GOAL OF THE EXERCISE:
Spot each line in the data below containing "values" and copy it.

DATA UNDER STUDY:
■ ■ ■ ■ ■
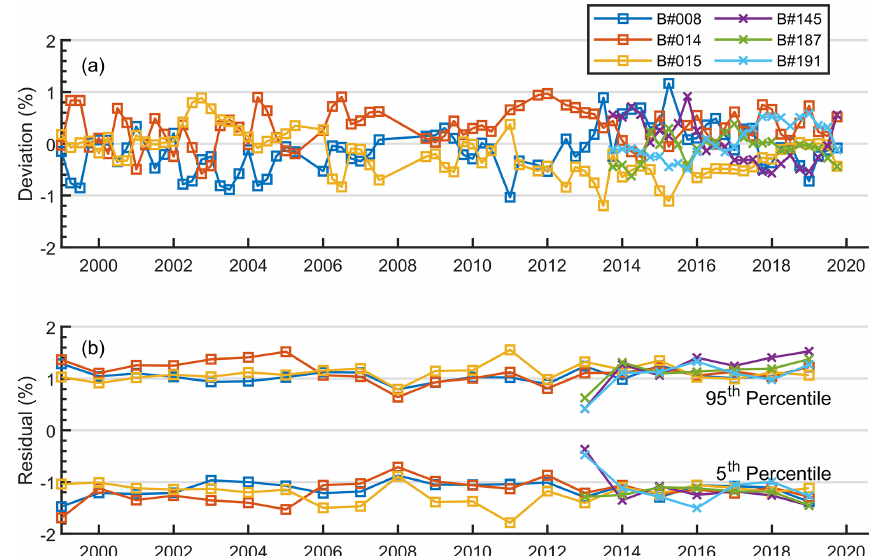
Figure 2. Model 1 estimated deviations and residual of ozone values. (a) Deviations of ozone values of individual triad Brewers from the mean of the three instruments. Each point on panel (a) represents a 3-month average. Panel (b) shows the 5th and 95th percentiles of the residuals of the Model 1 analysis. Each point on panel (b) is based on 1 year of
■ ■ ■ ■ ■
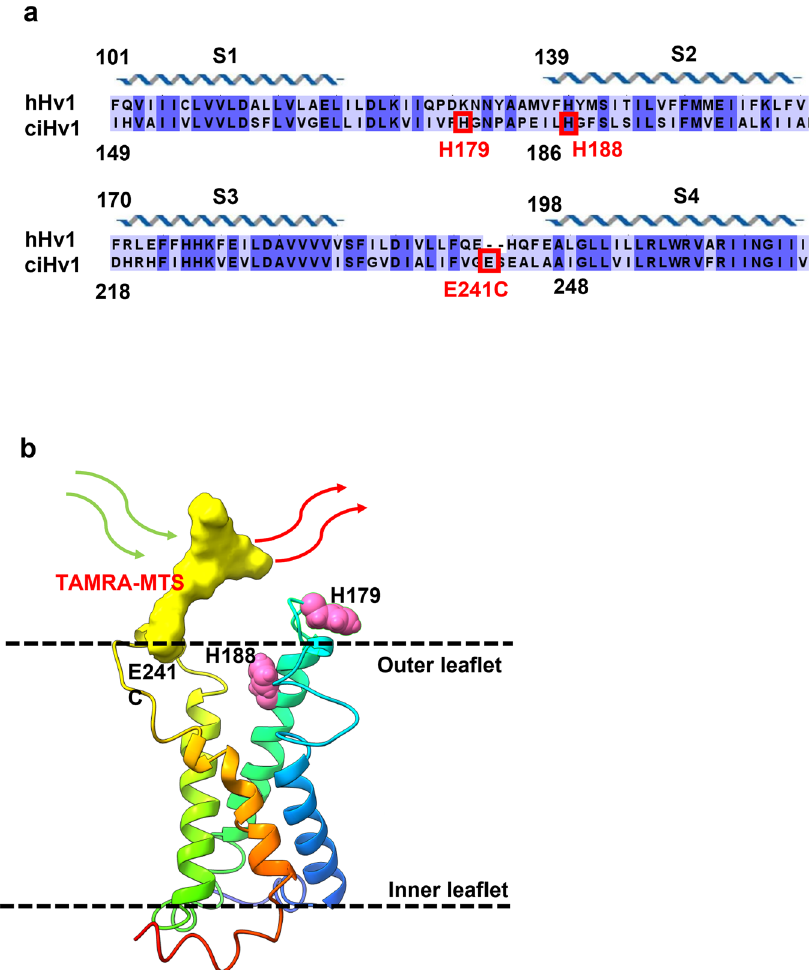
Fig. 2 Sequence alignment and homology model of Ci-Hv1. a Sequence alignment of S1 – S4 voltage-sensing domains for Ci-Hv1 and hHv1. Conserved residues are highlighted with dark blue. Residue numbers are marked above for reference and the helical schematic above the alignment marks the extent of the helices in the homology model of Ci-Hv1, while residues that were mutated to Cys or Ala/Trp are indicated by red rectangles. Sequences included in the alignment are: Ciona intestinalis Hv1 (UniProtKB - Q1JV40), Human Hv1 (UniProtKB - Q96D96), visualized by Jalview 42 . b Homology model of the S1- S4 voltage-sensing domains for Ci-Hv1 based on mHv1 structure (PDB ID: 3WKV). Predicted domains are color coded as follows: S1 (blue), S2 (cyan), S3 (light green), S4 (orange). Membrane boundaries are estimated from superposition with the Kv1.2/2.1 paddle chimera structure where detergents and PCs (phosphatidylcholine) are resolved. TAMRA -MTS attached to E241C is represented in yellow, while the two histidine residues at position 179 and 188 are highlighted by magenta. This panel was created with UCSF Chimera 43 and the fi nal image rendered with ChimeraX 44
■ ■ ■ ■ ■
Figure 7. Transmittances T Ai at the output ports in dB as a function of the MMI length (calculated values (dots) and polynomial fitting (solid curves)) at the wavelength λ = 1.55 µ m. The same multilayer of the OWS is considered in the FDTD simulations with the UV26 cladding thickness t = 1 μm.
■ ■ ■ ■ ■
ANSWER TO THIS EXERCISE:
Figure 2. Model 1 estimated deviations and residual of ozone values. (a) Deviations of ozone values of individual triad Brewers from the mean of the three instruments. Each point on panel (a) represents a 3-month average. Panel (b) shows the 5th and 95th percentiles of the residuals of the Model 1 analysis. Each point on panel (b) is based on 1 year of
Figure 7. Transmittances T Ai at the output ports in dB as a function of the MMI length (calculated values (dots) and polynomial fitting (solid curves)) at the wavelength λ = 1.55 µ m. The same multilayer of the OWS is considered in the FDTD simulations with the UV26 cladding thickness t = 1 μm.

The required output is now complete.